I chose Vertical Sleeve Gastrectomy because of several reasons:
- It is not mal-absorbtive. I get all the nutrients that I eat.
- I would be able to take some oral medications in the future, which would not be possible with a Gastric Bypass or Duodenal Switch.
- The procedure removes 80% of my stomach, which solved my two main problems: Always hungry – Never Full. The portion of the stomach that is removed is the part that produces the hormone, Ghrelin. No more Ghrelin – no more hunger pangs. Smaller stomach – and I'm Thanksgiving Dinner-full after a half cup of anything.
Short and Long-Term Gains
This is my one shot. It isn't a silver bullet! At my one month appointment I confirmed that:
The first 6 months are when I will lose weight easiest. Mostly because my metabolism hasn't a clue about what has happened to it. As long as I stick to the plan my nutrionist and surgeon have given me… which is in essence an Atkins-type diet: high in protein and low in carbs and fat — I will lose weight.
The second 6 monts will require exercise to continue the weight-loss trend. Adding exercise to the regimen along with sticking to the plan will be key.
The final 6 months will be HARDER to lose weight. My body will be adjusting my metabolism to its new reality; and therefore I will need to ramp up the exercise in order to continue weight loss.

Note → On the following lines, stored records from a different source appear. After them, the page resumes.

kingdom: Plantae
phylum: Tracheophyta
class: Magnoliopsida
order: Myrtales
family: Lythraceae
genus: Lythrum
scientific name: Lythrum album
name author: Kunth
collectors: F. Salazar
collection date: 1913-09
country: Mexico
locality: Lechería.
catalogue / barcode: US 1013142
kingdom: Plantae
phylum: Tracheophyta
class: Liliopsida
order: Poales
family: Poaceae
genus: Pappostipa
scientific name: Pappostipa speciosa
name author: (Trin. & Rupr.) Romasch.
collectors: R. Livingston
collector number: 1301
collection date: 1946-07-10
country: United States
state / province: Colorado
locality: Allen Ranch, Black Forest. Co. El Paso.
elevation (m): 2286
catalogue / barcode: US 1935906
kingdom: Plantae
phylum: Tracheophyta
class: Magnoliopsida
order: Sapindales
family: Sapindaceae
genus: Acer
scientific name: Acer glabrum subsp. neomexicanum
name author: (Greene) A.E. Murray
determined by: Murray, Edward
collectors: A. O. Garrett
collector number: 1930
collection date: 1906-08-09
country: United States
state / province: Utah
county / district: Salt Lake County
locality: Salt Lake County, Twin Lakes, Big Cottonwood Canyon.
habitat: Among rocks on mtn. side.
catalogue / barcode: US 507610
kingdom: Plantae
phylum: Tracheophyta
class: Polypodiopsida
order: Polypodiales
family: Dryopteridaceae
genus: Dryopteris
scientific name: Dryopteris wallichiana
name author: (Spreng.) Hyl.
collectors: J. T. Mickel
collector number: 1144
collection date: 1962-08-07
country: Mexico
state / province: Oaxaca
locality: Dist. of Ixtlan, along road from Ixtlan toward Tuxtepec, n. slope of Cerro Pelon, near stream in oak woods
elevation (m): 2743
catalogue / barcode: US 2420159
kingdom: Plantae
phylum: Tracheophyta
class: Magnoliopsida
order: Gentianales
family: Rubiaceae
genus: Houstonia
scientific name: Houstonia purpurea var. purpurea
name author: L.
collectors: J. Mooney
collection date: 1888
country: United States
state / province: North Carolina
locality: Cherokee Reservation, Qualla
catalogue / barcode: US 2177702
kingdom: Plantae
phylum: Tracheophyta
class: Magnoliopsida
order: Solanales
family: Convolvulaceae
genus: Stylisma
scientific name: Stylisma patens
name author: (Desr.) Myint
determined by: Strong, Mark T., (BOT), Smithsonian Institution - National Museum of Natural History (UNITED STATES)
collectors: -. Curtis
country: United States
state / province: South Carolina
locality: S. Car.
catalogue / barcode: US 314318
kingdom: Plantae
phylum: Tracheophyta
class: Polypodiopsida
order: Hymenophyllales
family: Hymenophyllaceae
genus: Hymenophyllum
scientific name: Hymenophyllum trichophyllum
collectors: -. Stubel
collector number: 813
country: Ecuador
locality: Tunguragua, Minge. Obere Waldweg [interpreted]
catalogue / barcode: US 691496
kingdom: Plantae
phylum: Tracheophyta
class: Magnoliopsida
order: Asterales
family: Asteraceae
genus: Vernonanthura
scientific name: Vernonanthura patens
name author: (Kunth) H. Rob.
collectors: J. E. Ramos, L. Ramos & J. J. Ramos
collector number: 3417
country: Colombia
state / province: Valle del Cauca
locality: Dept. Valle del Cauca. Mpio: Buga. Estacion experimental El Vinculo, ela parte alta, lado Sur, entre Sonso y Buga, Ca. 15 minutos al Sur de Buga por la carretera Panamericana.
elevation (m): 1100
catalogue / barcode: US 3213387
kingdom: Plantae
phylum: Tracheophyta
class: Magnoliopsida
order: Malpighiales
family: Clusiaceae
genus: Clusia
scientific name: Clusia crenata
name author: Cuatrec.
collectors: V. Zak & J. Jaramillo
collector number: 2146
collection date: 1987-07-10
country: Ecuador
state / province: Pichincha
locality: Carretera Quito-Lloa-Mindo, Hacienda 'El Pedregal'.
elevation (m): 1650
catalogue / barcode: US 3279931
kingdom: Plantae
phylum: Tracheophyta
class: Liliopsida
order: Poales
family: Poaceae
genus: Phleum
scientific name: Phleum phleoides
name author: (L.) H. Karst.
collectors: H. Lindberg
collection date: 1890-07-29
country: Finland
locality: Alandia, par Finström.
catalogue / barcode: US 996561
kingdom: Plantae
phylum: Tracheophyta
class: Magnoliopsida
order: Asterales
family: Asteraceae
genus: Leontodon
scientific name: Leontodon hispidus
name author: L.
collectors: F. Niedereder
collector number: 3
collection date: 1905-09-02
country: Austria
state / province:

After 18 months I'll be in the same boat as everybody else. I will have to continue eating like I do and weight loss will be difficult because I cannot reduce my caloric intake or nutrition levels further.
So I have this one shot. It isn't like I can ever do this procedure again. I have to 'Respect the Pouch'. That's our motto around here these days!
So that is it!
I hope it has answered any questions you may have. Thanks for reading this LONG post and for all the support you have given me!